Trust lost over TB letters- ICSA

ICSA Animal Health & Welfare chair Hugh Farrell this week expressed disappointed with the initial response from Minister Charlie McConalogue on the matter.

A representative organisation claims that the Department has lost the trust of farmer over the furore caused by the issuing of TB Herd History Risk Statements.

ICSA Animal Health & Welfare chair Hugh Farrell this week expressed disappointed with the initial response from Minister Charlie McConalogue on the matter.

“The minister is wrong in his description of these letters as ‘user-friendly, detailed and practical,’ when the reality is, they will do more harm than good. Moreover, they were not agreed to at the TB Forum and the sooner we get back around the table to sort this out the better,” said the local farmer.

Mr Farrell says ICSA has made it “very clear” at every opportunity that the forum must help chart a future direction that will be sensitive to farmers’ needs while being effective in terms of TB eradication.

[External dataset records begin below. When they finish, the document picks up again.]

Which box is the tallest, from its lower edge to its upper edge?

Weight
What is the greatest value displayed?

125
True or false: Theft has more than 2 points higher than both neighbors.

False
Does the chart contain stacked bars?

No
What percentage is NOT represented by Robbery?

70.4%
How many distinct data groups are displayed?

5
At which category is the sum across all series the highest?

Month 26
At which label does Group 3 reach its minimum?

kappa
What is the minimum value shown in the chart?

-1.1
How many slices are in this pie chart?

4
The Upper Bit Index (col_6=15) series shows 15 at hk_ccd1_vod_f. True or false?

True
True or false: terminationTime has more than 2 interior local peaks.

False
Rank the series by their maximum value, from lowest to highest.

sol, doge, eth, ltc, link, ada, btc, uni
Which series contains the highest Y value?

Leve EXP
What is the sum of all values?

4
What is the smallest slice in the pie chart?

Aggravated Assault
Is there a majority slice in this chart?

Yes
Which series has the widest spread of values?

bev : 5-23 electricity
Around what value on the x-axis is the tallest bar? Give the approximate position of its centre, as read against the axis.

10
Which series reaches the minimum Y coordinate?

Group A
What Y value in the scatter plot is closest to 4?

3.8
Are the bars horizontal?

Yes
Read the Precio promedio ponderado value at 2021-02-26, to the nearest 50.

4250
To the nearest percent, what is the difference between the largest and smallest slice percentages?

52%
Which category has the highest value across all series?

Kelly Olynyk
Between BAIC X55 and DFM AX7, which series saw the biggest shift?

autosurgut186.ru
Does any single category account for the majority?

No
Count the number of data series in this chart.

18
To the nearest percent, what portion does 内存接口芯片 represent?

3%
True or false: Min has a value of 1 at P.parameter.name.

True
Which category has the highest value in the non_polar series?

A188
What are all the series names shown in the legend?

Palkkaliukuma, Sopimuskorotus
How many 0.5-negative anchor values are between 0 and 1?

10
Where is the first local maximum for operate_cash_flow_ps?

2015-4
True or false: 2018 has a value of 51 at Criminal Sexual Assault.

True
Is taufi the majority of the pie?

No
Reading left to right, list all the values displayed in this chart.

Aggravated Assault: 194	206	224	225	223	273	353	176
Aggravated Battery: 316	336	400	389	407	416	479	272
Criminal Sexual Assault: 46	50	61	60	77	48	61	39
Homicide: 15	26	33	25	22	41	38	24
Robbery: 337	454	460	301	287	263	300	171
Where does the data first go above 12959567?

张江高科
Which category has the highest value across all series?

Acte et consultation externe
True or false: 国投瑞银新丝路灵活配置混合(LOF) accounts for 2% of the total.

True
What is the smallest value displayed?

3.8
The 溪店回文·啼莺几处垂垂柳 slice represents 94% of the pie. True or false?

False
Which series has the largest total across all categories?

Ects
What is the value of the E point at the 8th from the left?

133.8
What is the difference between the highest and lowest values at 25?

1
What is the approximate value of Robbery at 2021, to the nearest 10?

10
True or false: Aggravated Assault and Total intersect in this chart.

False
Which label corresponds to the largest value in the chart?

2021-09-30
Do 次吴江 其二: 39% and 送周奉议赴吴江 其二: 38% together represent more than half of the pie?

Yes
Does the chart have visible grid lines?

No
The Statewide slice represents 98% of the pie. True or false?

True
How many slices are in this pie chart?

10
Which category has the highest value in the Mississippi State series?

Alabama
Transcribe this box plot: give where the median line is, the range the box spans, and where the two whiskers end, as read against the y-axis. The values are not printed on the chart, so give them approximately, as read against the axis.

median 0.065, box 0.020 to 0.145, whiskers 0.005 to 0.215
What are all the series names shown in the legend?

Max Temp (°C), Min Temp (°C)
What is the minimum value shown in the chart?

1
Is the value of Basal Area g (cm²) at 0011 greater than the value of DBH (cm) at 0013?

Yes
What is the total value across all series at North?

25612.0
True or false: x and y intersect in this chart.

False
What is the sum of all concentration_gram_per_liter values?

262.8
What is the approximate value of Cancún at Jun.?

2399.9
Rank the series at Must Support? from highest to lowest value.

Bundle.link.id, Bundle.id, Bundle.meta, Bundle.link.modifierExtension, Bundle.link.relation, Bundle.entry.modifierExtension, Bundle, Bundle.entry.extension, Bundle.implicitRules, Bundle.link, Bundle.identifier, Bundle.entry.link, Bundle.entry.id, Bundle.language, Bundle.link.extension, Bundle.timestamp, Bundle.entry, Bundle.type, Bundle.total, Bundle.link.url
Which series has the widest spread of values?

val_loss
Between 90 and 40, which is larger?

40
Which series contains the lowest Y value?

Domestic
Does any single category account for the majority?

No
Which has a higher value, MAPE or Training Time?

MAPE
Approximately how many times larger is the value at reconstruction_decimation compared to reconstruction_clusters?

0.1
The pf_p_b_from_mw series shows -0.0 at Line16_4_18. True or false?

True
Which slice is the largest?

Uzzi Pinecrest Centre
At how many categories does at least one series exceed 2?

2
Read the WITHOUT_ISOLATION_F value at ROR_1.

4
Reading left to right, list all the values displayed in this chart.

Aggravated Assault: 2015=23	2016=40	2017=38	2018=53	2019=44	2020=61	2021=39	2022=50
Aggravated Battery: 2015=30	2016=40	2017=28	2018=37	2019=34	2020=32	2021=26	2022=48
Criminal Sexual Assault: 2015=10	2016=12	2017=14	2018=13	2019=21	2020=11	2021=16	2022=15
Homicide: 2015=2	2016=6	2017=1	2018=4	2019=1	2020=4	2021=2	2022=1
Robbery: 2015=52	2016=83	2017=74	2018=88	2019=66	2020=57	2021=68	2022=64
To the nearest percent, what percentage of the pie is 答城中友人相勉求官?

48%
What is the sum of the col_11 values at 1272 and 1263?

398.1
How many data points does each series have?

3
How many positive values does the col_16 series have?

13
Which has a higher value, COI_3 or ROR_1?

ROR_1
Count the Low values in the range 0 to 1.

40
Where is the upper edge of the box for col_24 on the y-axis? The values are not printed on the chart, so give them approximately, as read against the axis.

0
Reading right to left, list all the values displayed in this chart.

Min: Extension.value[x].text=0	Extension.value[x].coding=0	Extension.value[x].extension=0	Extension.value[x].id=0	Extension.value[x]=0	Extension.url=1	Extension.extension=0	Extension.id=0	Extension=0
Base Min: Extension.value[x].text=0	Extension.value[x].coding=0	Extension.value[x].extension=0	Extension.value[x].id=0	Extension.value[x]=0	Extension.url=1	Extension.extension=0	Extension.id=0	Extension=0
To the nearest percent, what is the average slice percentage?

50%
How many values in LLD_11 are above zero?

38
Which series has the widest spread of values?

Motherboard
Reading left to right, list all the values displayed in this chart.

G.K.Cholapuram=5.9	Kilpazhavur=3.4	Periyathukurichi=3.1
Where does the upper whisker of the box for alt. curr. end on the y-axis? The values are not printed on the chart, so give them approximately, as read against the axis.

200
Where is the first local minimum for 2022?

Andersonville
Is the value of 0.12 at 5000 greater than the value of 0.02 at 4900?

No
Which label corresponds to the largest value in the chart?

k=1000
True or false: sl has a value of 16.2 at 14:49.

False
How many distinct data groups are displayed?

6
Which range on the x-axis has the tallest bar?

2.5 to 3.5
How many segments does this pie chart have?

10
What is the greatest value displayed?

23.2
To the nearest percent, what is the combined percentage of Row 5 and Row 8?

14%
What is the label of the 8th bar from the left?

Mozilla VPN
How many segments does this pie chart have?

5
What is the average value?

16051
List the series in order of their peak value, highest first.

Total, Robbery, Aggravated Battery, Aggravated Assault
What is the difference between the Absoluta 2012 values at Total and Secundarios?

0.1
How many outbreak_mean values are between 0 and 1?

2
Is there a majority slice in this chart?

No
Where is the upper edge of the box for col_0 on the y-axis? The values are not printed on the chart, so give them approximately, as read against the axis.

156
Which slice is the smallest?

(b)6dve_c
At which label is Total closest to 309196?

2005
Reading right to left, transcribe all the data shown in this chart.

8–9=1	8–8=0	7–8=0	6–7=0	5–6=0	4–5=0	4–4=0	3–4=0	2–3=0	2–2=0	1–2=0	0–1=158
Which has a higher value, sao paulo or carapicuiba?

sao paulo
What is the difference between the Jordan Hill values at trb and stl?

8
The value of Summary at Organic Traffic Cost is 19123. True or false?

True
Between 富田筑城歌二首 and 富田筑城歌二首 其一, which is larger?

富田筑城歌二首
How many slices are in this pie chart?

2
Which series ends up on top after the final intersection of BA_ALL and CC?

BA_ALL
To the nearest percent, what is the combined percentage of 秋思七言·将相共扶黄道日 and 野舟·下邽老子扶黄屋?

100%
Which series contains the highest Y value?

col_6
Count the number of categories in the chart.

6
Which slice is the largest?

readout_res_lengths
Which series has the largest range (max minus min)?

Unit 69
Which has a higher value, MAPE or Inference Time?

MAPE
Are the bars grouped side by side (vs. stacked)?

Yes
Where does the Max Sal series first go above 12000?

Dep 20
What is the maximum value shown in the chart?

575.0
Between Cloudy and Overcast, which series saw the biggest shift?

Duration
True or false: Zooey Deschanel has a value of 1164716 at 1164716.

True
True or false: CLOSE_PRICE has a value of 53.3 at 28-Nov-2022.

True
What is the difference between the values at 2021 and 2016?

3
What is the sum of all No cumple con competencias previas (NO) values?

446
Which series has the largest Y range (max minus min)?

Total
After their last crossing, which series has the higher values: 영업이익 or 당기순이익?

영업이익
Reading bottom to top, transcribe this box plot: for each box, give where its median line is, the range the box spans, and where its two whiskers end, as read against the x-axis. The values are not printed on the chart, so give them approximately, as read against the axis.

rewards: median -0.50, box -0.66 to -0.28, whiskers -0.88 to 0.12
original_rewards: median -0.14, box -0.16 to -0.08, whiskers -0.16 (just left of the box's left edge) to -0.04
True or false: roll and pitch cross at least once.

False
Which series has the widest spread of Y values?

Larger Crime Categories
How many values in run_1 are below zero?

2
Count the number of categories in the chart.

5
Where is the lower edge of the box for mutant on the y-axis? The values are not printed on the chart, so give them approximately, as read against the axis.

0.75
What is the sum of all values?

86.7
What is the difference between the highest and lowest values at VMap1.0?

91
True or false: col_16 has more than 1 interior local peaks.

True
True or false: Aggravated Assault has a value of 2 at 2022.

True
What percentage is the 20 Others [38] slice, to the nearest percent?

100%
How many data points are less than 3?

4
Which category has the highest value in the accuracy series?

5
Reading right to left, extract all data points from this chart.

“No programme should be about unnecessarily punishing farmers trying to make a living, which is what is happening as a result of these letters. The Department have lost the trust of farmers and their representatives over this issue.”

Mr Farrell was also critical of recent comments made by UCD’s Professor Simon More who said ‘We cannot guarantee when a herd tests negative that the herd is in fact free’.

“This calls into question the entire efficacy of the TB testing regime. If we can’t guarantee that that a negative test result means negative for TB, then conversely how can we be certain that a positive test is actually positive? How many herds have been locked up over the years, causing great financial hardship, that never had TB in the first place?”

Further, Mr Farrell questioned Professors More’s assertion that we need to move to ‘a spectrum of risk.’

“It’s all very well having complex theories on eradicating TB, but they must be workable on the ground and must take into account the possible devaluation of herds. None of this has been done in advance of the issuing of herd risk statements here,” Mr Farrell continued.

“It is also wrong to think that a system that has worked in Australia or New Zealand can just be transposed here when our farming systems and wildlife environments are vastly different.”

He added: “Many of the drivers of TB are out of the farmers’ control and it is these areas we need to focus on. Progress with the wildlife strategy is crucial to any strategy to eliminate TB. Yet the situation we have here is the badger vaccination programme is unreliable and the Department has done nothing on controlling the spread through wild dear. Nor have they met their own goals on the removal of reactors or agreed to any revision of compensation packages. It’s just not good enough.”